◆ Work to complete: Leave the pictures aside. Retype exactly the lines from the top of the data below through the one holding "with conflicting results".

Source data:
******

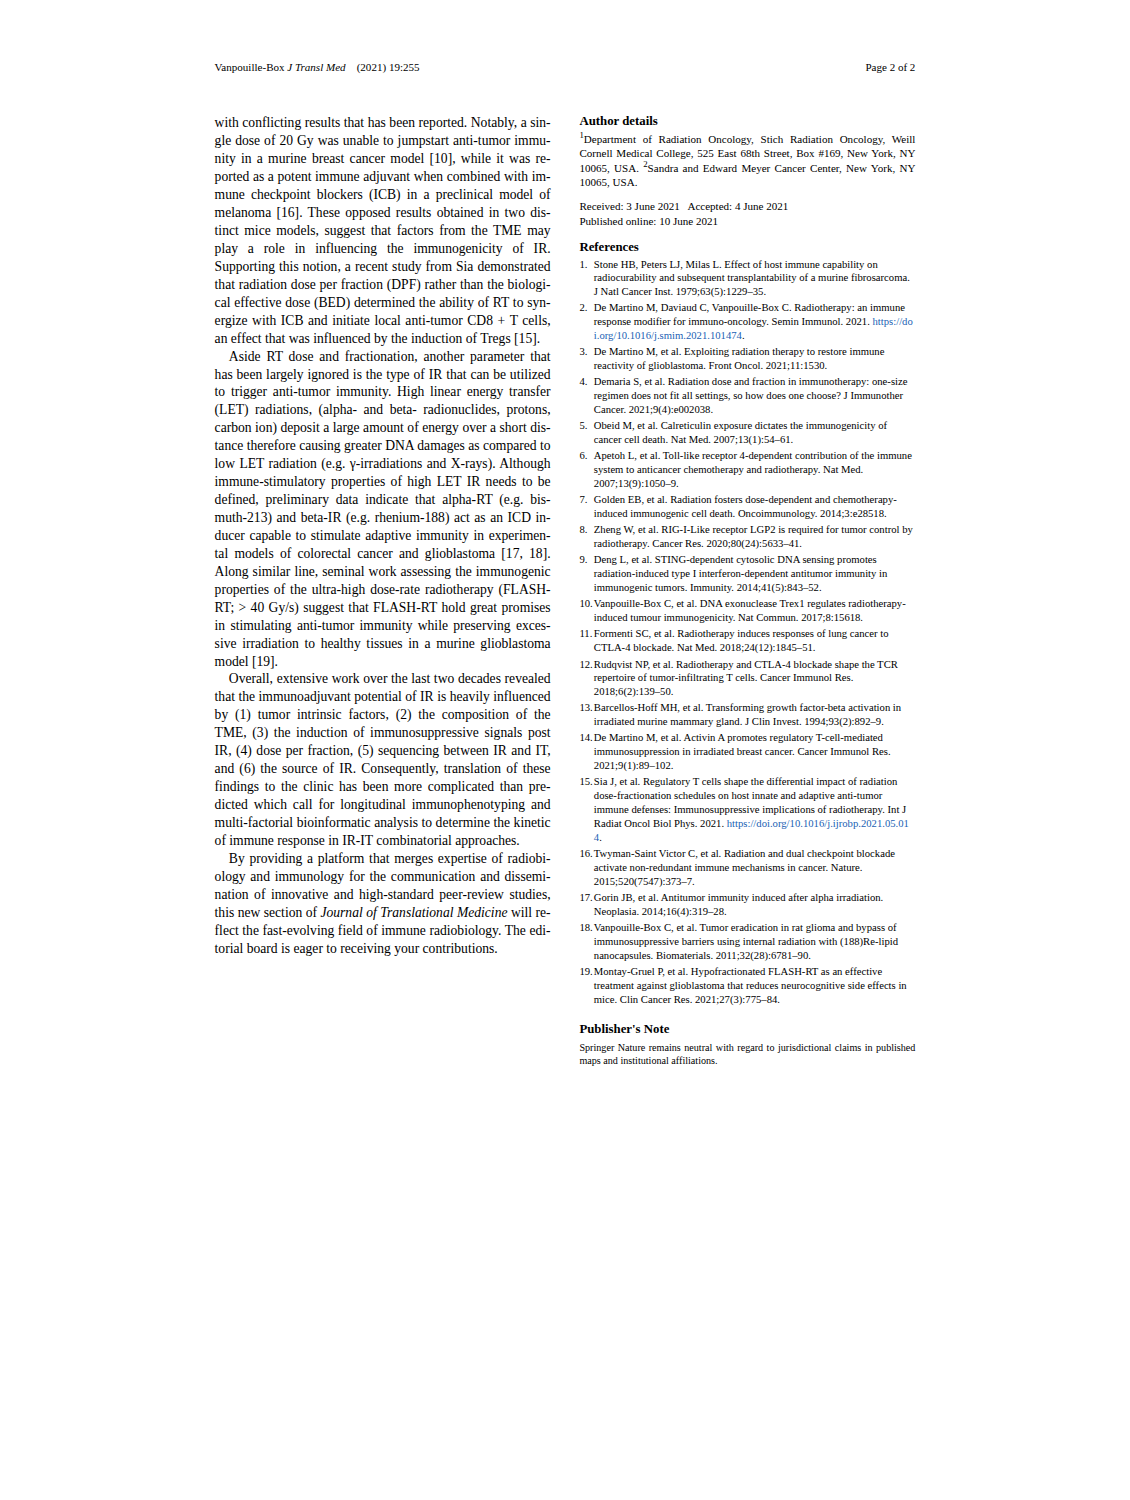Vanpouille-Box J Transl Med (2021) 19:255
Page 2 of 2
with conflicting results that has been reported. Notably, a single dose of 20 Gy was unable to jumpstart anti-tumor immunity in a murine breast cancer model [10], while it was reported as a potent immune adjuvant when combined with immune checkpoint blockers (ICB) in a preclinical model of melanoma [16]. These opposed results obtained in two distinct mice models, suggest that factors from the TME may play a role in influencing the immunogenicity of IR. Supporting this notion, a recent study from Sia demonstrated that radiation dose per fraction (DPF) rather than the biological effective dose (BED) determined the ability of RT to synergize with ICB and initiate local anti-tumor CD8 + T cells, an effect that was influenced by the induction of Tregs [15].
Aside RT dose and fractionation, another parameter that has been largely ignored is the type of IR that can be utilized to trigger anti-tumor immunity. High linear energy transfer (LET) radiations, (alpha- and beta- radionuclides, protons, carbon ion) deposit a large amount of energy over a short distance therefore causing greater DNA damages as compared to low LET radiation (e.g. γ-irradiations and X-rays). Although immune-stimulatory properties of high LET IR needs to be defined, preliminary data indicate that alpha-RT (e.g. bismuth-213) and beta-IR (e.g. rhenium-188) act as an ICD inducer capable to stimulate adaptive immunity in experimental models of colorectal cancer and glioblastoma [17, 18]. Along similar line, seminal work assessing the immunogenic properties of the ultra-high dose-rate radiotherapy (FLASH-RT; > 40 Gy/s) suggest that FLASH-RT hold great promises in stimulating anti-tumor immunity while preserving excessive irradiation to healthy tissues in a murine glioblastoma model [19].
Overall, extensive work over the last two decades revealed that the immunoadjuvant potential of IR is heavily influenced by (1) tumor intrinsic factors, (2) the composition of the TME, (3) the induction of immunosuppressive signals post IR, (4) dose per fraction, (5) sequencing between IR and IT, and (6) the source of IR. Consequently, translation of these findings to the clinic has been more complicated than predicted which call for longitudinal immunophenotyping and multi-factorial bioinformatic analysis to determine the kinetic of immune response in IR-IT combinatorial approaches.
By providing a platform that merges expertise of radiobiology and immunology for the communication and dissemination of innovative and high-standard peer-review studies, this new section of Journal of Translational Medicine will reflect the fast-evolving field of immune radiobiology. The editorial board is eager to receiving your contributions.
Author details
1Department of Radiation Oncology, Stich Radiation Oncology, Weill Cornell Medical College, 525 East 68th Street, Box #169, New York, NY 10065, USA. 2Sandra and Edward Meyer Cancer Center, New York, NY 10065, USA.
Received: 3 June 2021 Accepted: 4 June 2021
Published online: 10 June 2021
References
Stone HB, Peters LJ, Milas L. Effect of host immune capability on radiocurability and subsequent transplantability of a murine fibrosarcoma. J Natl Cancer Inst. 1979;63(5):1229–35.
De Martino M, Daviaud C, Vanpouille-Box C. Radiotherapy: an immune response modifier for immuno-oncology. Semin Immunol. 2021. https://doi.org/10.1016/j.smim.2021.101474.
De Martino M, et al. Exploiting radiation therapy to restore immune reactivity of glioblastoma. Front Oncol. 2021;11:1530.
Demaria S, et al. Radiation dose and fraction in immunotherapy: one-size regimen does not fit all settings, so how does one choose? J Immunother Cancer. 2021;9(4):e002038.
Obeid M, et al. Calreticulin exposure dictates the immunogenicity of cancer cell death. Nat Med. 2007;13(1):54–61.
Apetoh L, et al. Toll-like receptor 4-dependent contribution of the immune system to anticancer chemotherapy and radiotherapy. Nat Med. 2007;13(9):1050–9.
Golden EB, et al. Radiation fosters dose-dependent and chemotherapy-induced immunogenic cell death. Oncoimmunology. 2014;3:e28518.
Zheng W, et al. RIG-I-Like receptor LGP2 is required for tumor control by radiotherapy. Cancer Res. 2020;80(24):5633–41.
Deng L, et al. STING-dependent cytosolic DNA sensing promotes radiation-induced type I interferon-dependent antitumor immunity in immunogenic tumors. Immunity. 2014;41(5):843–52.
Vanpouille-Box C, et al. DNA exonuclease Trex1 regulates radiotherapy-induced tumour immunogenicity. Nat Commun. 2017;8:15618.
Formenti SC, et al. Radiotherapy induces responses of lung cancer to CTLA-4 blockade. Nat Med. 2018;24(12):1845–51.
Rudqvist NP, et al. Radiotherapy and CTLA-4 blockade shape the TCR repertoire of tumor-infiltrating T cells. Cancer Immunol Res. 2018;6(2):139–50.
Barcellos-Hoff MH, et al. Transforming growth factor-beta activation in irradiated murine mammary gland. J Clin Invest. 1994;93(2):892–9.
De Martino M, et al. Activin A promotes regulatory T-cell-mediated immunosuppression in irradiated breast cancer. Cancer Immunol Res. 2021;9(1):89–102.
Sia J, et al. Regulatory T cells shape the differential impact of radiation dose-fractionation schedules on host innate and adaptive anti-tumor immune defenses: Immunosuppressive implications of radiotherapy. Int J Radiat Oncol Biol Phys. 2021. https://doi.org/10.1016/j.ijrobp.2021.05.014.
Twyman-Saint Victor C, et al. Radiation and dual checkpoint blockade activate non-redundant immune mechanisms in cancer. Nature. 2015;520(7547):373–7.
Gorin JB, et al. Antitumor immunity induced after alpha irradiation. Neoplasia. 2014;16(4):319–28.
Vanpouille-Box C, et al. Tumor eradication in rat glioma and bypass of immunosuppressive barriers using internal radiation with (188)Re-lipid nanocapsules. Biomaterials. 2011;32(28):6781–90.
Montay-Gruel P, et al. Hypofractionated FLASH-RT as an effective treatment against glioblastoma that reduces neurocognitive side effects in mice. Clin Cancer Res. 2021;27(3):775–84.
Publisher's Note
Springer Nature remains neutral with regard to jurisdictional claims in published maps and institutional affiliations.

******

◆ Final answer:
Vanpouille-Box J Transl Med (2021) 19:255
Page 2 of 2
with conflicting results that has been reported. Notably, a single dose of 20 Gy was unable to jumpstart anti-tumor immunity in a murine breast cancer model [10], while it was reported as a potent immune adjuvant when combined with immune checkpoint blockers (ICB) in a preclinical model of melanoma [16]. These opposed results obtained in two distinct mice models, suggest that factors from the TME may play a role in influencing the immunogenicity of IR. Supporting this notion, a recent study from Sia demonstrated that radiation dose per fraction (DPF) rather than the biological effective dose (BED) determined the ability of RT to synergize with ICB and initiate local anti-tumor CD8 + T cells, an effect that was influenced by the induction of Tregs [15].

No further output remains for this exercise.